Tuesday, September 20, 2005

Sábado 26 de junio de 1982

El evento que aconteció una tarde de abril de hace cerca de veinte años en un pueblo llamado Buffalora no tuvo en realidad consecuencias particulares. Se puede decir que no tuvo consecuencias, se puede decir también así.
El sol estaba apenas ligeramente velado, nada más que un poco de niebla, porque aquel pueblo se encontraba y quizá se encuentra todavía en una zona en la que la niebla, pasado el invierno, casi ni se ve, y se llama simplemente neblina. Pero la visibilidad era óptima, ningún peligro de ilusiones ópticas. Y en todo caso, no para tanta gente y durante tanto tiempo.
Un hombre anciano, conocido por todos como "el ingeniero", iba de su casa a uno de los dos bares del pueblo. Había uno en la plaza, en el centro, y otro al fondo de la cuesta, frente a la iglesia. El ingeniero iba al del fondo de la cuesta, frente a la iglesia, a pasitos breves, manteniendo un poco atrás el tronco para equilibrar los avances hacia abajo. De joven la pasaba quizá corriendo, aquella calle, porque es el único modo de pasarla. Pero de viejo, pienso, se encuentra siempre otro modo además del único.
Llegado casi al fondo, más o menos donde, a su derecha, comenzaba el patio de la iglesia, levantó la cabeza y vió un hombre tumbado en el aire, suspendido boca abajo tres metros sobre el asfalto, en medio de la calle.
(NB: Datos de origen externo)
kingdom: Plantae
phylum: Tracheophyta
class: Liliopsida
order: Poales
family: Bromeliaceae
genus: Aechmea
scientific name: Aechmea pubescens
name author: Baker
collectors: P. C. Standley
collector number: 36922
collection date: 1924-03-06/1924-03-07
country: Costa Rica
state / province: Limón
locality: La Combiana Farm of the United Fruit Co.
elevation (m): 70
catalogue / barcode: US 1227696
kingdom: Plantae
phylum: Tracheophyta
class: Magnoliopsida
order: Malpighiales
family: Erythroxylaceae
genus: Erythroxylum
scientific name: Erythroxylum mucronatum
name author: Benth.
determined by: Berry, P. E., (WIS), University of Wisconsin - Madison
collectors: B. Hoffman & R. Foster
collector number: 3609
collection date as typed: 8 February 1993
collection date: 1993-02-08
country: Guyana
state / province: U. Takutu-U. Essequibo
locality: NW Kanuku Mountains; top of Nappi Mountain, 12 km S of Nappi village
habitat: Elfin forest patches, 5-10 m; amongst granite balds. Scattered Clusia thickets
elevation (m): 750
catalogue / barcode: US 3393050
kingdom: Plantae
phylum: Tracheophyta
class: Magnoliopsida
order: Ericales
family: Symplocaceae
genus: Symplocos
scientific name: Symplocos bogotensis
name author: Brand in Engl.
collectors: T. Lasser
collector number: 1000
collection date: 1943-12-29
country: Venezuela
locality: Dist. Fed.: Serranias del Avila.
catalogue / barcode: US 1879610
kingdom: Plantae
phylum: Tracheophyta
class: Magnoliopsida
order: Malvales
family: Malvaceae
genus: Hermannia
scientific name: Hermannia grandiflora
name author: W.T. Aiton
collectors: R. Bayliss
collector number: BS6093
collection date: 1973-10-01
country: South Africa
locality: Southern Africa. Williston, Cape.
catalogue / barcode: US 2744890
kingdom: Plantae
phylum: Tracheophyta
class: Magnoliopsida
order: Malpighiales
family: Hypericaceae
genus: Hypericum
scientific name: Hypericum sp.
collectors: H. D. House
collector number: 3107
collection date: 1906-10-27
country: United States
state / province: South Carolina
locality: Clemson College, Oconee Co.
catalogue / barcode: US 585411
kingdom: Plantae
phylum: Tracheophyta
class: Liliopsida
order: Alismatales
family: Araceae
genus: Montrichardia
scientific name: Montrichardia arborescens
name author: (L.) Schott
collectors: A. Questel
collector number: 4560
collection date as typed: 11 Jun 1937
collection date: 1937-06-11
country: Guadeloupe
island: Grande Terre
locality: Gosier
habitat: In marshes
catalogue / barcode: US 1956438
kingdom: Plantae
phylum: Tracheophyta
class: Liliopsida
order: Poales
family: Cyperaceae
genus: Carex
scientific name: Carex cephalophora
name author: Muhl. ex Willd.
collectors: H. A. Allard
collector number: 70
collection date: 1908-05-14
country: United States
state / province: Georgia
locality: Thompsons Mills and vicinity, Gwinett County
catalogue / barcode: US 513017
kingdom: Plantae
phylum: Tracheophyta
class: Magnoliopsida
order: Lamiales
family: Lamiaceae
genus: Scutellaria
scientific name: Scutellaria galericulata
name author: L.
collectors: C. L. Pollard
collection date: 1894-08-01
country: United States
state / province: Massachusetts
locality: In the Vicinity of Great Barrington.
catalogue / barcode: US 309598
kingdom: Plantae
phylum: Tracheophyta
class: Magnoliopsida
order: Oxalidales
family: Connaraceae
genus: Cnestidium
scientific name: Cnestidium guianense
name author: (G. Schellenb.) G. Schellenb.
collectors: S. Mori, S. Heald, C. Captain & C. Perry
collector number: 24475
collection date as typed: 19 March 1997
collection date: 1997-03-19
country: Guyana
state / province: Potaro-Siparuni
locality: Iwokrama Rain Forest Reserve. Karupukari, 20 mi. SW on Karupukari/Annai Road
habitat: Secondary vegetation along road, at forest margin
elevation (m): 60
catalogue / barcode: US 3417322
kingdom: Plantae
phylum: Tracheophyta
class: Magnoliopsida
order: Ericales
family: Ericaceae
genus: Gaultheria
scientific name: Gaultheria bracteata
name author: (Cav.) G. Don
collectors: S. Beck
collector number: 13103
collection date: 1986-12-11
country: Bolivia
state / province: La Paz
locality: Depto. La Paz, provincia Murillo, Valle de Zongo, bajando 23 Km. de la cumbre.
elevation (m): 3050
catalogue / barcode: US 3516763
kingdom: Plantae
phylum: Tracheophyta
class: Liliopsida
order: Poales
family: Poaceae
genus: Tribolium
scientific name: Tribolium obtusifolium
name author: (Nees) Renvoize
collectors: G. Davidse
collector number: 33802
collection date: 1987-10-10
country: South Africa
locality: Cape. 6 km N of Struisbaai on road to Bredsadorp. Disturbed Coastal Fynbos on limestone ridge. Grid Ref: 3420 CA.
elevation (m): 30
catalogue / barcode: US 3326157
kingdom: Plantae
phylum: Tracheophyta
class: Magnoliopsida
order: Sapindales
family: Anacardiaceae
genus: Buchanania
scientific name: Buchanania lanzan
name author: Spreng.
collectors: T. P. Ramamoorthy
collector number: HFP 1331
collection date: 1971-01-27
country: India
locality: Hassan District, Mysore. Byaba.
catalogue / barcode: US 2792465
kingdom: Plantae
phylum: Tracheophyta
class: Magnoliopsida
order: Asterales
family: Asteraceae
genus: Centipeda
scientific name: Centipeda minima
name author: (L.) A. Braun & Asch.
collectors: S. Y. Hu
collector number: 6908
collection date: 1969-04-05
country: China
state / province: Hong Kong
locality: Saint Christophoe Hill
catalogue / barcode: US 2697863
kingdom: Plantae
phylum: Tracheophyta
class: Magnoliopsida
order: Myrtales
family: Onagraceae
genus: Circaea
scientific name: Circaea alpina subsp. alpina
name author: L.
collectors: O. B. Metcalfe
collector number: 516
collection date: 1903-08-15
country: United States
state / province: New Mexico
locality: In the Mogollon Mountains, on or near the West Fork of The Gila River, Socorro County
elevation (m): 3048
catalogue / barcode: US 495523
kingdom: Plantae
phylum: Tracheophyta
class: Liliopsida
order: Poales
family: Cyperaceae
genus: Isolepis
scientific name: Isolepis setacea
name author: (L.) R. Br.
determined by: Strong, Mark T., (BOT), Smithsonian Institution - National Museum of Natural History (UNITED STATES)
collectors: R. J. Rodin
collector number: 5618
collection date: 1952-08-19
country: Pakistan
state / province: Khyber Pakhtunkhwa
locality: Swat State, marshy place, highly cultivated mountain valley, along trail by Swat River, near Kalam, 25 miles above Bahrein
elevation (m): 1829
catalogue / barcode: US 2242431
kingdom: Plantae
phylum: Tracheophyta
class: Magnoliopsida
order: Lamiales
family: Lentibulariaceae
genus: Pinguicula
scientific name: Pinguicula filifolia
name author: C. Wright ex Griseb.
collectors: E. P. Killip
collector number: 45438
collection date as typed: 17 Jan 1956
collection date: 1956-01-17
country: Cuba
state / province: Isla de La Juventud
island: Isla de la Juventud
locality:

El hombre tenía los brazos extendidos y las piernas ligeramente abiertas, como si flotase en el agua de una piscina, mirando al fondo.
Sin embargo el ingeniero no podía determinar a dónde miraba, porque la cabeza estaba completamente cubierta por un casco con una visera de cristal reflectante. Y el cuerpo estaba envuelto en una especie de pijama que parecía relleno de aire. Los pies calzaban botas plateadas, con gruesas suelas de metal. Llevaba, en resumen, lo que muchos años después todo el mundo habría reconocido como un traje de astronauta.
En aquel momento, el ingeniero no encontró nada mejor con que compararlo que un casco de apicultor. Eso lo dijo después, porque allí al fondo de la cuesta, en la calle desierta, a las cuatro de la tarde, con aquella cosa flotante sobre su cabeza, abrió simplemente la boca, pero no dijo nada.
Trastablillando, llegó al bar. Poco después, había una pequeña multitud mirando al astronauta, que oscilaba dulcemente cuando soplaba un poco de aire.
- Que alguien vaya a buscar una escalera.